Exercise data Start Marker
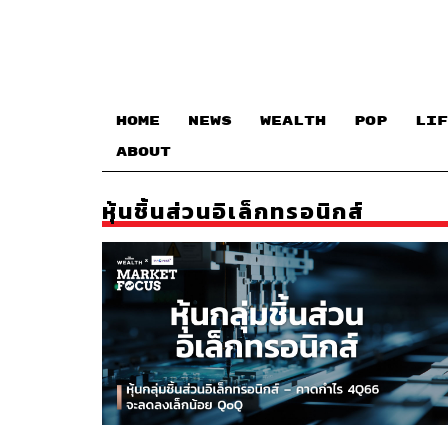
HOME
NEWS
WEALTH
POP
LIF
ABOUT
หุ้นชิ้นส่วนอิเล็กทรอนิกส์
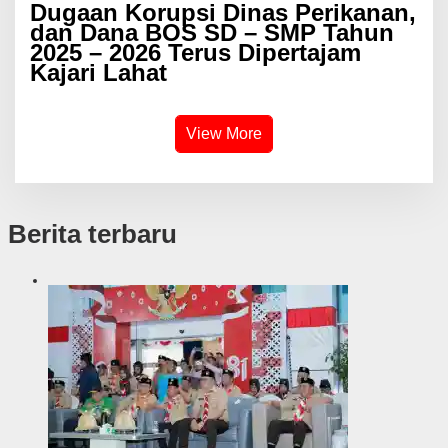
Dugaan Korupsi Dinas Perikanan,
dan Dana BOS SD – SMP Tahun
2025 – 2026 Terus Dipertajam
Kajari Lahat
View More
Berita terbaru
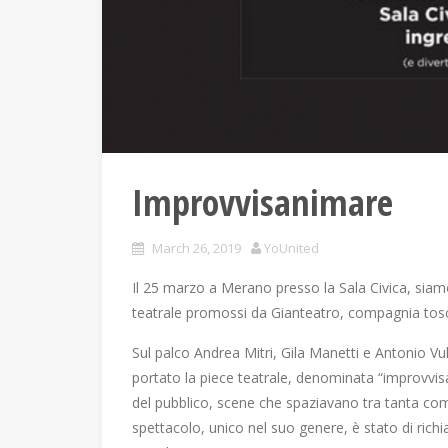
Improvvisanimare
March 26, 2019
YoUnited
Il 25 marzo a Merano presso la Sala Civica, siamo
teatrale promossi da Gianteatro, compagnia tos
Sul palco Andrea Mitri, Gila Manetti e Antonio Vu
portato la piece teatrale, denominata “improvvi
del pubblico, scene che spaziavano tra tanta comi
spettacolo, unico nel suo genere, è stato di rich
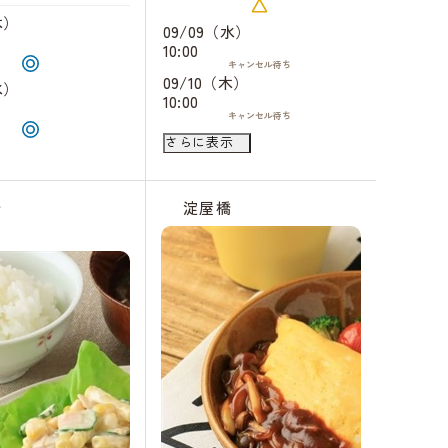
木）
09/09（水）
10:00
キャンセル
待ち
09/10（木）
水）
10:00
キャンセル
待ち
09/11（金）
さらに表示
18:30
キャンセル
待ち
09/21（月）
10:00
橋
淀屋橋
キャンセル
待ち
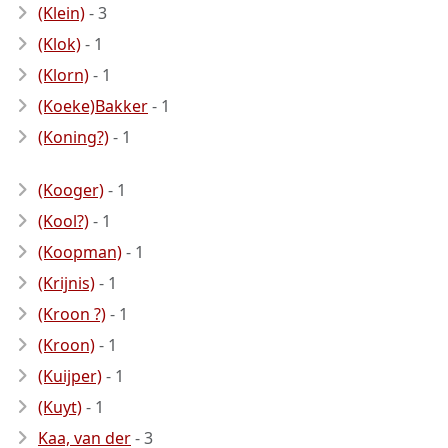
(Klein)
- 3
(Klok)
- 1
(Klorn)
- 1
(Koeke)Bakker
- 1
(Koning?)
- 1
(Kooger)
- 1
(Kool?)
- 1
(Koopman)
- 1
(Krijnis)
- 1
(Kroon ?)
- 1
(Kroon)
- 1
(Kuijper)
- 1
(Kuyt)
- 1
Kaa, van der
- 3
Exercise data End Marker
Exercise data Start Marker
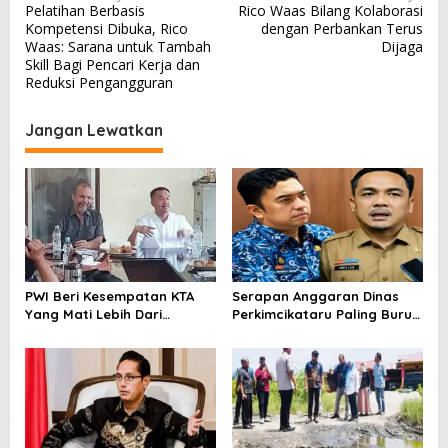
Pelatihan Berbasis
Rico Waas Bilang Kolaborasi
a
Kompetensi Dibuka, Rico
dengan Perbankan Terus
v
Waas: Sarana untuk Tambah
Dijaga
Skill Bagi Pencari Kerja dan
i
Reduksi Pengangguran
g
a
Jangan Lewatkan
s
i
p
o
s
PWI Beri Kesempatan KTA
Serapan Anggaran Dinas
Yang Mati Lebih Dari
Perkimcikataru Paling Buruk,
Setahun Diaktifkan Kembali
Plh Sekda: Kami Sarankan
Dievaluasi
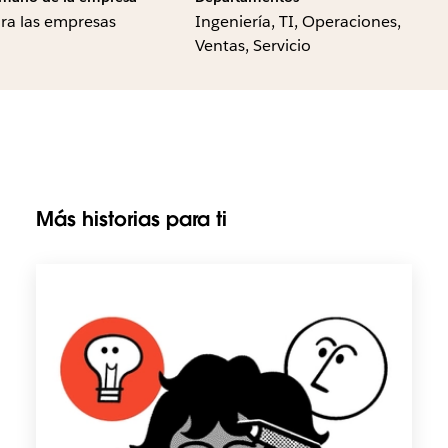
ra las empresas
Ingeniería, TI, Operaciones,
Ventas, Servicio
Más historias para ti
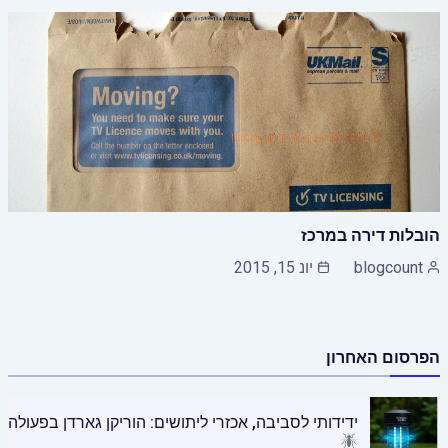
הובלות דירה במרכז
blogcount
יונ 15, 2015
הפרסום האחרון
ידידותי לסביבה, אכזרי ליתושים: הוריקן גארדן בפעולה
Exercise data End Marker
Problem description: In the entries above, identify every line with the string "Dinas".

Task solution:
Dugaan Korupsi Dinas Perikanan,
Serapan Anggaran Dinas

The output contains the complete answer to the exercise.